3. Broaden representation on policy-making bodies

The full complement of health sciences expertise should be present as appropriate on planning and policy-making bodies to optimize federal investment in areas of increased emphasis. This includes engineers, computer scientists, mathematicians, physicists, and chemists, along with biologists and representatives of industry.

Note: The Working Group further recognizes that if SRAs are to devote the time needed to develop and implement thoughtful approaches and flexibility to the review process, their workload must be adjusted accordingly. This will require that CSR be provided adequate financial resources. Increased staffing may also be required to enable program staff to learn about and implement more work-intensive methods of program management.

The proposed recommendations should enable the CSR peer review process to identify a broader range of promising research and strategically position NIH to capitalize fully on unprecedented scientific opportunities to improve human health.

Deliberately small in number, the membership of the Working Group consists of scientists and engineers with broad perspective and vision. They have experience in diverse fields, including biomaterials, tissue engineering, medical devices, imaging, medical informatics, physiology, chemistry, physics, biochemistry, molecular biology and genetics, and genomics. Their research programs range from basic through applied studies.

The Working Group has depended heavily on input from the community to identify issues and shape recommendations to improve the system. Thus, they met at the outset with representatives of BECON to gain the perspective of program staff, and with SRAs in CSR to hear their insights.
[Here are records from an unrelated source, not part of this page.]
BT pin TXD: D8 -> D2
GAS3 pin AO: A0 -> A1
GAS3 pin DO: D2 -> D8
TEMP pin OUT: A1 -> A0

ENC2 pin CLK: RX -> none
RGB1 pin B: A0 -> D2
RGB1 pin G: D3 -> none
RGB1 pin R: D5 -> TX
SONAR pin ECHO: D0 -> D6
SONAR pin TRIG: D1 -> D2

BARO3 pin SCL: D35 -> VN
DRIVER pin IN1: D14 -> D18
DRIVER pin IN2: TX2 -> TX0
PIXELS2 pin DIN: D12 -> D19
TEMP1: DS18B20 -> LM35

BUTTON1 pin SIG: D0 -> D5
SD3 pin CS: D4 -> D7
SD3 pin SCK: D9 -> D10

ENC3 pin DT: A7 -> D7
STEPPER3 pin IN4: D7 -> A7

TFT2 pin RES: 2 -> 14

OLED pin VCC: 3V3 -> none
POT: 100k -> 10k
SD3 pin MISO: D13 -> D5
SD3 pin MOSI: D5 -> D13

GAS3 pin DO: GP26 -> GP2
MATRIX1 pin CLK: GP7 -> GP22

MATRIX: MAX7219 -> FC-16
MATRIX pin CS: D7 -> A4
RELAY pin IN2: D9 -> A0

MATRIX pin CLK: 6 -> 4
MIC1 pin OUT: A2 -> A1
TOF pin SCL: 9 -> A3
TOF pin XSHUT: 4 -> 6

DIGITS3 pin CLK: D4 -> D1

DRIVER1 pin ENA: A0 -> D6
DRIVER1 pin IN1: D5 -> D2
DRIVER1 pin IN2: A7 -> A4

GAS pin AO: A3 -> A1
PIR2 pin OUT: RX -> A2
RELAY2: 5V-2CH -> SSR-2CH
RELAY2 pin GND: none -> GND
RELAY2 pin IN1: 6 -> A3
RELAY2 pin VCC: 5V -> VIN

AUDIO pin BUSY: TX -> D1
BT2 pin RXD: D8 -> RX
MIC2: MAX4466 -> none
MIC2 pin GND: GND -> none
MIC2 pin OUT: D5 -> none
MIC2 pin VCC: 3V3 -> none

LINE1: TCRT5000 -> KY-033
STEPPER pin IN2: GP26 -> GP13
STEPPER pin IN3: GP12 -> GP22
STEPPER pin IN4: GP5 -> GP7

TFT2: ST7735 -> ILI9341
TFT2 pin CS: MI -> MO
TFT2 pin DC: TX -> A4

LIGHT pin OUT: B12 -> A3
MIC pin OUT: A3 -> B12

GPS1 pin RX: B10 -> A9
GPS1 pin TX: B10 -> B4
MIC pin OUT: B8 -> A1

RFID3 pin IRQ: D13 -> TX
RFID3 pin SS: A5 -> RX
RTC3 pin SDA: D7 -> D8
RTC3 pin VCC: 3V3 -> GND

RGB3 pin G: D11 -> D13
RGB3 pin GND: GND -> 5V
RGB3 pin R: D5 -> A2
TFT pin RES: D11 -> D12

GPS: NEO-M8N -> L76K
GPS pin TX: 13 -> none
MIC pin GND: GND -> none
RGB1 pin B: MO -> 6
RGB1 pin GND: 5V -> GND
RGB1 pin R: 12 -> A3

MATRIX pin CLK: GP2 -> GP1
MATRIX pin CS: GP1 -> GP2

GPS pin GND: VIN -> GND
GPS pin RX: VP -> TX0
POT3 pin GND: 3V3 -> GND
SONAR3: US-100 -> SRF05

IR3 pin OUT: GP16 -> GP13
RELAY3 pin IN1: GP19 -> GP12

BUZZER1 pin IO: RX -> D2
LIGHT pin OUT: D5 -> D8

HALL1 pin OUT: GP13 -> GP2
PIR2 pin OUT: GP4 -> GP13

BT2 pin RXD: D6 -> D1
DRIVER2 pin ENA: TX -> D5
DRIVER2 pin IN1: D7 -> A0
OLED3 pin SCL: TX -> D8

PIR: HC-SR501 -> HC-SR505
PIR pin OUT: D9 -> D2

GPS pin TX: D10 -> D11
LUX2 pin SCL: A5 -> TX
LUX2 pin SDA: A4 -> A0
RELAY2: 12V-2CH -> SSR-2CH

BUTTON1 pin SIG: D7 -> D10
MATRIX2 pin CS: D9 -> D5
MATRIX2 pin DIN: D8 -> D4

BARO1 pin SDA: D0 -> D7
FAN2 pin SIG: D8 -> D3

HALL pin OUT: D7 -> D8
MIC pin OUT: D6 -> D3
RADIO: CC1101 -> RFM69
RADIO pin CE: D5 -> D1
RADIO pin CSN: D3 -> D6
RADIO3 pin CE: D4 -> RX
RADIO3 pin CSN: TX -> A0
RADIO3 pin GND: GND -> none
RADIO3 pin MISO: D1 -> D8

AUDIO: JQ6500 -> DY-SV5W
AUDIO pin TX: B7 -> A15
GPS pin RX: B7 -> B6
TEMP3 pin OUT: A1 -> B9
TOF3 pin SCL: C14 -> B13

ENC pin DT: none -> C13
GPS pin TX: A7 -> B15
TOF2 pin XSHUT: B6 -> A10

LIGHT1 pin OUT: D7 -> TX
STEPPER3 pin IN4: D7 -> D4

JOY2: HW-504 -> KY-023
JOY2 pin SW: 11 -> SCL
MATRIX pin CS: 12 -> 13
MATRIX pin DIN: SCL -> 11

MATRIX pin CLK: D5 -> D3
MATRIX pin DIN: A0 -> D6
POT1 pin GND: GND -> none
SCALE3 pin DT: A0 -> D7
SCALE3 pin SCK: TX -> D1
Based on the information provided by these two groups and their own experience as applicants and peer reviewers, they developed preliminary recommendations. The opportunity to comment on these preliminary recommendations was then offered to broad segments of the research community. The American Institute of Medical and Biological Engineers (AIMBE) solicited input from their Councils and segments of its 32,000 members. The opportunity to comment was also offered to industrial organizations, the small business community, and groups of genomicists and biocomputational researchers. Drawing comments from 270 respondents, the Working Group identified a list of 6 impediments and made 6 broad sets of recommendations to overcome these problems. These were outlined in a draft report circulated to approximately 50 academic and industrial opinion leaders, 25 of whom responded.

This final report reflects input from many in the broad scientific community. The Working Group members wish to acknowledge these important contributions.